Coloring Books for Grown-ups
Dear Reader,
Mid-month caught me rooting around for an August blog topic, and once again, my sister Jennie provided me with one. Weeks ago, she had told me about a recent trend – coloring books for grown-ups. A quick on-line search showed the possibilities available. Then Jennie alerted me to the Sunday newspaper’s Parade Magazine, with a cover illustration by Amy Reid ready for coloring.
Adult coloring books are an opportunity to gobble up a piece of joy, an invitation to let yourself go and make art! Gone is the “I can’t draw a straight line” response to the threat of creating art. Gone is the “I don’t know what to draw” thought when facing a blank page.

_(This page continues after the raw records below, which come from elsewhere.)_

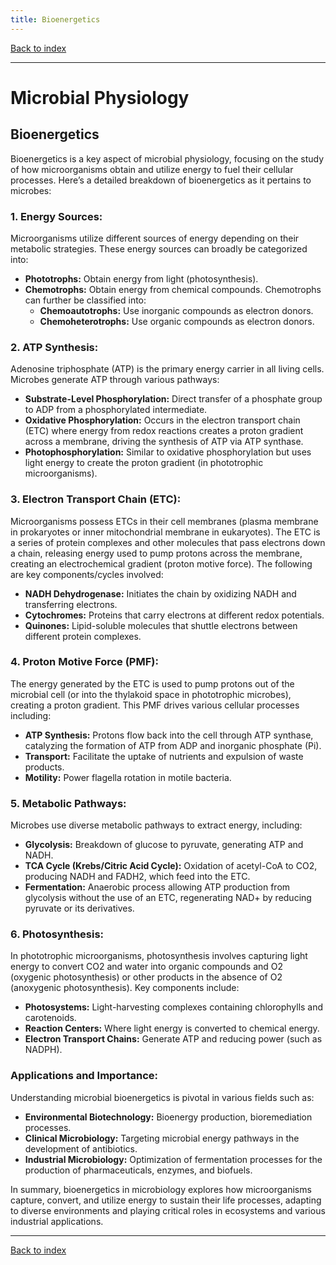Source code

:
 ```yaml
---
title: Bioenergetics
---
```


[Back to index](index.html)

---
# Microbial Physiology
## Bioenergetics

Bioenergetics is a key aspect of microbial physiology, focusing on the study of how microorganisms obtain and utilize energy to fuel their cellular processes. Here’s a detailed breakdown of bioenergetics as it pertains to microbes:

### 1. **Energy Sources:**
Microorganisms utilize different sources of energy depending on their metabolic strategies. These energy sources can broadly be categorized into:

- **Phototrophs:** Obtain energy from light (photosynthesis).
- **Chemotrophs:** Obtain energy from chemical compounds. Chemotrophs can further be classified into:
  - **Chemoautotrophs:** Use inorganic compounds as electron donors.
  - **Chemoheterotrophs:** Use organic compounds as electron donors.

### 2. **ATP Synthesis:**
Adenosine triphosphate (ATP) is the primary energy carrier in all living cells. Microbes generate ATP through various pathways:

- **Substrate-Level Phosphorylation:** Direct transfer of a phosphate group to ADP from a phosphorylated intermediate.
- **Oxidative Phosphorylation:** Occurs in the electron transport chain (ETC) where energy from redox reactions creates a proton gradient across a membrane, driving the synthesis of ATP via ATP synthase.
- **Photophosphorylation:** Similar to oxidative phosphorylation but uses light energy to create the proton gradient (in phototrophic microorganisms).

### 3. **Electron Transport Chain (ETC):**
Microorganisms possess ETCs in their cell membranes (plasma membrane in prokaryotes or inner mitochondrial membrane in eukaryotes). The ETC is a series of protein complexes and other molecules that pass electrons down a chain, releasing energy used to pump protons across the membrane, creating an electrochemical gradient (proton motive force). The following are key components/cycles involved:

- **NADH Dehydrogenase:** Initiates the chain by oxidizing NADH and transferring electrons.
- **Cytochromes:** Proteins that carry electrons at different redox potentials.
- **Quinones:** Lipid-soluble molecules that shuttle electrons between different protein complexes.

### 4. **Proton Motive Force (PMF):**
The energy generated by the ETC is used to pump protons out of the microbial cell (or into the thylakoid space in phototrophic microbes), creating a proton gradient. This PMF drives various cellular processes including:

- **ATP Synthesis:** Protons flow back into the cell through ATP synthase, catalyzing the formation of ATP from ADP and inorganic phosphate (Pi).
- **Transport:** Facilitate the uptake of nutrients and expulsion of waste products.
- **Motility:** Power flagella rotation in motile bacteria.

### 5. **Metabolic Pathways:**
Microbes use diverse metabolic pathways to extract energy, including:

- **Glycolysis:** Breakdown of glucose to pyruvate, generating ATP and NADH.
- **TCA Cycle (Krebs/Citric Acid Cycle):** Oxidation of acetyl-CoA to CO2, producing NADH and FADH2, which feed into the ETC.
- **Fermentation:** Anaerobic process allowing ATP production from glycolysis without the use of an ETC, regenerating NAD+ by reducing pyruvate or its derivatives.

### 6. **Photosynthesis:**
In phototrophic microorganisms, photosynthesis involves capturing light energy to convert CO2 and water into organic compounds and O2 (oxygenic photosynthesis) or other products in the absence of O2 (anoxygenic photosynthesis). Key components include:

- **Photosystems:** Light-harvesting complexes containing chlorophylls and carotenoids.
- **Reaction Centers:** Where light energy is converted to chemical energy.
- **Electron Transport Chains:** Generate ATP and reducing power (such as NADPH).

### Applications and Importance:
Understanding microbial bioenergetics is pivotal in various fields such as:

- **Environmental Biotechnology:** Bioenergy production, bioremediation processes.
- **Clinical Microbiology:** Targeting microbial energy pathways in the development of antibiotics.
- **Industrial Microbiology:** Optimization of fermentation processes for the production of pharmaceuticals, enzymes, and biofuels.

In summary, bioenergetics in microbiology explores how microorganisms capture, convert, and utilize energy to sustain their life processes, adapting to diverse environments and playing critical roles in ecosystems and various industrial applications.

---
[Back to index](index.html)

Gone is self-conscious embarrassment - “Is this any good?” No two people will color the same pattern in the same way. In other words, “It’s all good.”
Hillari Dowdle wrote about what happens when she sits down with her coloring book and drops into the zone: “The world and its cares have dropped away. Work stress, money worries, health concerns and arguments…have all faded.” Her article provided details of the coloring book trend and included testimonials from people whose lives have improved because they regularly open up a book filled with patterns, symbols, landscapes, animals and begin to color. Who wouldn’t like to experience a “total transformation of mind and spirit?”
Like all art making, adult coloring books may also change the way you look at the world when you lift your hand and eyes from the page. In addition to time spent in the zone of your coloring book, you may begin to notice patterns and colors that had previously escaped you.
Take charge of your pleasure! Treat yourself! Get a coloring book! Gather pencils and markers – let yourself go! Ultimately, it’s a journey and a destination – meditative, pleasurable - that produced a satisfying visual you and the page’s designer created.